» GIVEN EXERCISE
Output every line below without omitting or altering anything.

» MATERIAL SUPPLIED
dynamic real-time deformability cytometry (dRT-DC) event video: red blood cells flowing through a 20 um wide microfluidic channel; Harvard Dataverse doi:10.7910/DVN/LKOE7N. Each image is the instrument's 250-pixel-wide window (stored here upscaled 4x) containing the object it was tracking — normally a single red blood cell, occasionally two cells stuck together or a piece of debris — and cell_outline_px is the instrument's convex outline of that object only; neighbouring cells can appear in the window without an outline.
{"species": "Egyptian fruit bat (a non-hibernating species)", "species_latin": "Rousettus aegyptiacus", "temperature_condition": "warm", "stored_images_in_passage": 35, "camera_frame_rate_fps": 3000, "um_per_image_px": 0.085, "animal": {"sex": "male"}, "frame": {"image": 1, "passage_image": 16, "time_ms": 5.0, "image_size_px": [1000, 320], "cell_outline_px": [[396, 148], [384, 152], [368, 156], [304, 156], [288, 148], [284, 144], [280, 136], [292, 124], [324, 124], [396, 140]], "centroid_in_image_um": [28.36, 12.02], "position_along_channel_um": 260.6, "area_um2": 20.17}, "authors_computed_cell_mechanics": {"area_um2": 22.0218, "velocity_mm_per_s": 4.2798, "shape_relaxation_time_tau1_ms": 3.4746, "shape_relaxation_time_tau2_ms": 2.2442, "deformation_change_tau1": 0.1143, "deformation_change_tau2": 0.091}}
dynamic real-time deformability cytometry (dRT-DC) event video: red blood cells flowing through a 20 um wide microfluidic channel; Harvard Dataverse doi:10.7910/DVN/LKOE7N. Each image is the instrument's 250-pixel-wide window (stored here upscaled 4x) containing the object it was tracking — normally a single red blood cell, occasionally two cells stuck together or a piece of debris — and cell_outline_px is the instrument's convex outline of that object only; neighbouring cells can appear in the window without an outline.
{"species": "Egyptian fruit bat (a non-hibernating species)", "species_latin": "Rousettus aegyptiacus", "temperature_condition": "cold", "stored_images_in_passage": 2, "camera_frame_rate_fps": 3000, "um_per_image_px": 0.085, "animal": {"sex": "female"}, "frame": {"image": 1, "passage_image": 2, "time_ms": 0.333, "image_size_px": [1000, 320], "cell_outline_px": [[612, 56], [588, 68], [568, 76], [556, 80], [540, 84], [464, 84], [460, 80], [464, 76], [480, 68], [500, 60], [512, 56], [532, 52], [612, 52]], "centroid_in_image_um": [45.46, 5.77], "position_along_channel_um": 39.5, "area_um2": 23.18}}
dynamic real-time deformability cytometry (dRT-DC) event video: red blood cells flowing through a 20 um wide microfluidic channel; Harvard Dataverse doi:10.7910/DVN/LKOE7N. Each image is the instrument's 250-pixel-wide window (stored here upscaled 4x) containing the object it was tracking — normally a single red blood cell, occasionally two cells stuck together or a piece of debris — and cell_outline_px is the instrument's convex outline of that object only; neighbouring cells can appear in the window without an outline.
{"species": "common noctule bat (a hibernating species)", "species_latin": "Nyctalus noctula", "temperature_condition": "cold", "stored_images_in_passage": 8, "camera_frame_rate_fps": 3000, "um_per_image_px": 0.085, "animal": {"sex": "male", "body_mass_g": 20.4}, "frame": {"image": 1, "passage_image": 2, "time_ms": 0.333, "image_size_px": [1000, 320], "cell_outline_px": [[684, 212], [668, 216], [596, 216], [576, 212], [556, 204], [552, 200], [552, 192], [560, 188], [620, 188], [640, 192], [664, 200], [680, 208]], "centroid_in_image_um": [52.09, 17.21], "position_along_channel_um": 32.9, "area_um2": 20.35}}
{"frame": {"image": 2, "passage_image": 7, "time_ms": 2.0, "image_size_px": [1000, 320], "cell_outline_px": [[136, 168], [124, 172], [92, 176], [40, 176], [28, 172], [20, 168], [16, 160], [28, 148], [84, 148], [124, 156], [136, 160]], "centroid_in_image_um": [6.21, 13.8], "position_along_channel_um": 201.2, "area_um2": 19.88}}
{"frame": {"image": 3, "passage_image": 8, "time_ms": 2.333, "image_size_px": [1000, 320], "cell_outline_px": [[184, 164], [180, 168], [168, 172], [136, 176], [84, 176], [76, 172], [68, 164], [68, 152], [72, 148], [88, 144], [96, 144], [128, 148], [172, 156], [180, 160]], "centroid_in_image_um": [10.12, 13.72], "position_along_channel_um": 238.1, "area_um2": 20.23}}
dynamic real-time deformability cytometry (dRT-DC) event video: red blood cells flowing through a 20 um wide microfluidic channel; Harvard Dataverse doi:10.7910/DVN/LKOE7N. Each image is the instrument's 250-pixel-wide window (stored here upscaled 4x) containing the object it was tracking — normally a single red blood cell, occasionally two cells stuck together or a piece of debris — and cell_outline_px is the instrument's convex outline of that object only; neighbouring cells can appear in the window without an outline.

» PROBLEM SOLUTION
dynamic real-time deformability cytometry (dRT-DC) event video: red blood cells flowing through a 20 um wide microfluidic channel; Harvard Dataverse doi:10.7910/DVN/LKOE7N. Each image is the instrument's 250-pixel-wide window (stored here upscaled 4x) containing the object it was tracking — normally a single red blood cell, occasionally two cells stuck together or a piece of debris — and cell_outline_px is the instrument's convex outline of that object only; neighbouring cells can appear in the window without an outline.
{"species": "Egyptian fruit bat (a non-hibernating species)", "species_latin": "Rousettus aegyptiacus", "temperature_condition": "warm", "stored_images_in_passage": 35, "camera_frame_rate_fps": 3000, "um_per_image_px": 0.085, "animal": {"sex": "male"}, "frame": {"image": 1, "passage_image": 16, "time_ms": 5.0, "image_size_px": [1000, 320], "cell_outline_px": [[396, 148], [384, 152], [368, 156], [304, 156], [288, 148], [284, 144], [280, 136], [292, 124], [324, 124], [396, 140]], "centroid_in_image_um": [28.36, 12.02], "position_along_channel_um": 260.6, "area_um2": 20.17}, "authors_computed_cell_mechanics": {"area_um2": 22.0218, "velocity_mm_per_s": 4.2798, "shape_relaxation_time_tau1_ms": 3.4746, "shape_relaxation_time_tau2_ms": 2.2442, "deformation_change_tau1": 0.1143, "deformation_change_tau2": 0.091}}
dynamic real-time deformability cytometry (dRT-DC) event video: red blood cells flowing through a 20 um wide microfluidic channel; Harvard Dataverse doi:10.7910/DVN/LKOE7N. Each image is the instrument's 250-pixel-wide window (stored here upscaled 4x) containing the object it was tracking — normally a single red blood cell, occasionally two cells stuck together or a piece of debris — and cell_outline_px is the instrument's convex outline of that object only; neighbouring cells can appear in the window without an outline.
{"species": "Egyptian fruit bat (a non-hibernating species)", "species_latin": "Rousettus aegyptiacus", "temperature_condition": "cold", "stored_images_in_passage": 2, "camera_frame_rate_fps": 3000, "um_per_image_px": 0.085, "animal": {"sex": "female"}, "frame": {"image": 1, "passage_image": 2, "time_ms": 0.333, "image_size_px": [1000, 320], "cell_outline_px": [[612, 56], [588, 68], [568, 76], [556, 80], [540, 84], [464, 84], [460, 80], [464, 76], [480, 68], [500, 60], [512, 56], [532, 52], [612, 52]], "centroid_in_image_um": [45.46, 5.77], "position_along_channel_um": 39.5, "area_um2": 23.18}}
dynamic real-time deformability cytometry (dRT-DC) event video: red blood cells flowing through a 20 um wide microfluidic channel; Harvard Dataverse doi:10.7910/DVN/LKOE7N. Each image is the instrument's 250-pixel-wide window (stored here upscaled 4x) containing the object it was tracking — normally a single red blood cell, occasionally two cells stuck together or a piece of debris — and cell_outline_px is the instrument's convex outline of that object only; neighbouring cells can appear in the window without an outline.
{"species": "common noctule bat (a hibernating species)", "species_latin": "Nyctalus noctula", "temperature_condition": "cold", "stored_images_in_passage": 8, "camera_frame_rate_fps": 3000, "um_per_image_px": 0.085, "animal": {"sex": "male", "body_mass_g": 20.4}, "frame": {"image": 1, "passage_image": 2, "time_ms": 0.333, "image_size_px": [1000, 320], "cell_outline_px": [[684, 212], [668, 216], [596, 216], [576, 212], [556, 204], [552, 200], [552, 192], [560, 188], [620, 188], [640, 192], [664, 200], [680, 208]], "centroid_in_image_um": [52.09, 17.21], "position_along_channel_um": 32.9, "area_um2": 20.35}}
{"frame": {"image": 2, "passage_image": 7, "time_ms": 2.0, "image_size_px": [1000, 320], "cell_outline_px": [[136, 168], [124, 172], [92, 176], [40, 176], [28, 172], [20, 168], [16, 160], [28, 148], [84, 148], [124, 156], [136, 160]], "centroid_in_image_um": [6.21, 13.8], "position_along_channel_um": 201.2, "area_um2": 19.88}}
{"frame": {"image": 3, "passage_image": 8, "time_ms": 2.333, "image_size_px": [1000, 320], "cell_outline_px": [[184, 164], [180, 168], [168, 172], [136, 176], [84, 176], [76, 172], [68, 164], [68, 152], [72, 148], [88, 144], [96, 144], [128, 148], [172, 156], [180, 160]], "centroid_in_image_um": [10.12, 13.72], "position_along_channel_um": 238.1, "area_um2": 20.23}}
dynamic real-time deformability cytometry (dRT-DC) event video: red blood cells flowing through a 20 um wide microfluidic channel; Harvard Dataverse doi:10.7910/DVN/LKOE7N. Each image is the instrument's 250-pixel-wide window (stored here upscaled 4x) containing the object it was tracking — normally a single red blood cell, occasionally two cells stuck together or a piece of debris — and cell_outline_px is the instrument's convex outline of that object only; neighbouring cells can appear in the window without an outline.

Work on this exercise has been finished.